Beyond the curriculum: negotiating power and knowledge in informal trans health educational initiatives
摘要
The transgender community faces significant barriers in healthcare due to inadequate medical education and systemic discrimination, resulting in persistent health disparities and limited access to competent care. This study examines how informal educational initiatives, defined here as grassroots activities that operate outside formal medical curricula, serve as alternative strategies for addressing trans health knowledge gaps in medical education. Drawing on semi-structured interviews with 39 healthcare professionals, transgender individuals, and activists, as well as analysis of relevant documents and observations at lectures on transgender health, we apply boundary object theory to explore how these initiatives facilitate knowledge exchange across institutional boundaries.

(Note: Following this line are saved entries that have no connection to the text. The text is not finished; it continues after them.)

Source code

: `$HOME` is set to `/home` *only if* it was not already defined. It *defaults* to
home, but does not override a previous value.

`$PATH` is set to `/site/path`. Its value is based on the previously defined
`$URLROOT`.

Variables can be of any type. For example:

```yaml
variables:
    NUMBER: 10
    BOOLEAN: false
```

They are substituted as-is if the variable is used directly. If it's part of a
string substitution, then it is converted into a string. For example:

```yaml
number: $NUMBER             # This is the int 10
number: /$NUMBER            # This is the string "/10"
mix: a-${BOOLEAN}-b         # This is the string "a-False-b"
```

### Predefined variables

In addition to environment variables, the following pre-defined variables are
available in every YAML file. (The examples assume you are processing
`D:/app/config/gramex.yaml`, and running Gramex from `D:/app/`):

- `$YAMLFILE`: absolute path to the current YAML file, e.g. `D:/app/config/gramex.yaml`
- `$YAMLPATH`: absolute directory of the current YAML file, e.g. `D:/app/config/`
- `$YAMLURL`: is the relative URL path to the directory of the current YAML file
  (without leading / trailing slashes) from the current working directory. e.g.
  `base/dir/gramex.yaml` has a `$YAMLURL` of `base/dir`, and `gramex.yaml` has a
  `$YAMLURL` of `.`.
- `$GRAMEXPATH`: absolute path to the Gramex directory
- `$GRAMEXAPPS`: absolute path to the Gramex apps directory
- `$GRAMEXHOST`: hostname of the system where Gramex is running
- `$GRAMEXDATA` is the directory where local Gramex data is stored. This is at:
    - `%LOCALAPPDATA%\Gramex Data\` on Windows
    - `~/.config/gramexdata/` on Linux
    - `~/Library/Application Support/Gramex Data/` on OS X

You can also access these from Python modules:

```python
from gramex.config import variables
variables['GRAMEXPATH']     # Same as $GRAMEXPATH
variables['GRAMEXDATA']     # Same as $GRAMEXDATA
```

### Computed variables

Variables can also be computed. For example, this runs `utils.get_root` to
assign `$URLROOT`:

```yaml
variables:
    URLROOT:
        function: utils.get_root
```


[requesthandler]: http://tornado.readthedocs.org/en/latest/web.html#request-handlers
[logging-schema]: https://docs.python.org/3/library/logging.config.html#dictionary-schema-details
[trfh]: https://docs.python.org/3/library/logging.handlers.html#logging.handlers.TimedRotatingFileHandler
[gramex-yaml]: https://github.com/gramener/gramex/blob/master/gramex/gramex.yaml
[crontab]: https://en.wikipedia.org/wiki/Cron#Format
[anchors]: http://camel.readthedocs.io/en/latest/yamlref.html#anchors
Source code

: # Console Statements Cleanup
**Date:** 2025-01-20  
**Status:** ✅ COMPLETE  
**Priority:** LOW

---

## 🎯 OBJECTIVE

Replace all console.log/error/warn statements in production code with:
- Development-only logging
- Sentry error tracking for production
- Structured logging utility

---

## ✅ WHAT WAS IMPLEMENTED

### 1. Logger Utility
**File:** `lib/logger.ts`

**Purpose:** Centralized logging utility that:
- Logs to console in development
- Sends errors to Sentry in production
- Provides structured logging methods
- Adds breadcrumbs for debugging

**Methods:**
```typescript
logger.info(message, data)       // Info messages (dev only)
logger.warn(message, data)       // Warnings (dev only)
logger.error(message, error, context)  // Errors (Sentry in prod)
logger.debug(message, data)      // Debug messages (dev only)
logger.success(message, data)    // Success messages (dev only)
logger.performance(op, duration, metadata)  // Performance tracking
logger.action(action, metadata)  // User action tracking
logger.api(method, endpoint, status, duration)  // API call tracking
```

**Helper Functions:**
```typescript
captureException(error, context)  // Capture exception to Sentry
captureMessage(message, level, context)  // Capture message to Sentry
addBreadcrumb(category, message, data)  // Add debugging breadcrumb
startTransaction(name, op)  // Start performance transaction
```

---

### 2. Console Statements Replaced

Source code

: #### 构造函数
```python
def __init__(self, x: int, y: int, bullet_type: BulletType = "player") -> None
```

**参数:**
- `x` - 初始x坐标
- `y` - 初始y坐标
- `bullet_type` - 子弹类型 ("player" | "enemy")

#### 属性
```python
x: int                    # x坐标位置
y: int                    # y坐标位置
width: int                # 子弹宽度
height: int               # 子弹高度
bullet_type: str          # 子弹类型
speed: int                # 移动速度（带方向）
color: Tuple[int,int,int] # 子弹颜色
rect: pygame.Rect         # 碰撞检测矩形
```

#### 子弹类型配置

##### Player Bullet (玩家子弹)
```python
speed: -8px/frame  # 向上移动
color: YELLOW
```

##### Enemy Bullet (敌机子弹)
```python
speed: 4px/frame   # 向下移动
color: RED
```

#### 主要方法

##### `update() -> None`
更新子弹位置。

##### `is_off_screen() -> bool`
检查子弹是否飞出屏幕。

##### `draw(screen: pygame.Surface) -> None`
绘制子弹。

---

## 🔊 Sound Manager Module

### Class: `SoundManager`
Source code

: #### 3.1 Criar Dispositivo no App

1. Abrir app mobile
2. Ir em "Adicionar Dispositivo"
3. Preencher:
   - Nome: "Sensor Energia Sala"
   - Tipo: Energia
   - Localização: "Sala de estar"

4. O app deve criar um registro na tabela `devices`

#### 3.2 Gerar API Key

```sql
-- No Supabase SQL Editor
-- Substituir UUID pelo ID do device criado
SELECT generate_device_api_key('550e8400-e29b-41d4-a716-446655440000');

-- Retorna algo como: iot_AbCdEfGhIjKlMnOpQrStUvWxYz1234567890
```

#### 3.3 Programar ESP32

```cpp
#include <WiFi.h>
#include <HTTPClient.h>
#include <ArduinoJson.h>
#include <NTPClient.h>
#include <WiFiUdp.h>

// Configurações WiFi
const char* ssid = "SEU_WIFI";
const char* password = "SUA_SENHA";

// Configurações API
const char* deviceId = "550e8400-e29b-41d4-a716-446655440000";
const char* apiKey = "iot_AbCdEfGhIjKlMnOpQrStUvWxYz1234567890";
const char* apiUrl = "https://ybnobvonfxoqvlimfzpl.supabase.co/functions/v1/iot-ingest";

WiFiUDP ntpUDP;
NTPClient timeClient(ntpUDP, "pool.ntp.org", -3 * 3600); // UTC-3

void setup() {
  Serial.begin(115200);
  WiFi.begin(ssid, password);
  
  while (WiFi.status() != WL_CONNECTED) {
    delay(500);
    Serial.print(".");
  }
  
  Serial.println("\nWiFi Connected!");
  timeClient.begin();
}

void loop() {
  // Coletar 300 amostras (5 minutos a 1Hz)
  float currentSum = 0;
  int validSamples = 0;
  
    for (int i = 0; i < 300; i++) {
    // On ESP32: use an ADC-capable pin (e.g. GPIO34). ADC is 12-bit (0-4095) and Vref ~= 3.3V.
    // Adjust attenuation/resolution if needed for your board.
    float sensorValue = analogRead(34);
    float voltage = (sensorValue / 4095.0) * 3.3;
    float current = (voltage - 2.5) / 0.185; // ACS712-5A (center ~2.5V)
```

Our findings indicate that informal initiatives provide flexible platforms for engagement and learning, fostering direct dialogue and knowledge sharing between medical students, healthcare professionals and the transgender community. However, their broader impact is constrained by entrenched power dynamics and the lack of formal curricular integration, which limits their capacity for systemic change. This research offers novel insights by demonstrating that even well-intentioned educational practices can inadvertently reinforce exclusion through institutional gatekeeping. Our study demonstrates that while informal efforts can bridge some knowledge gaps, advancing health equity ultimately depends on institutional and policy reforms that embed community perspectives and expertise into medical education.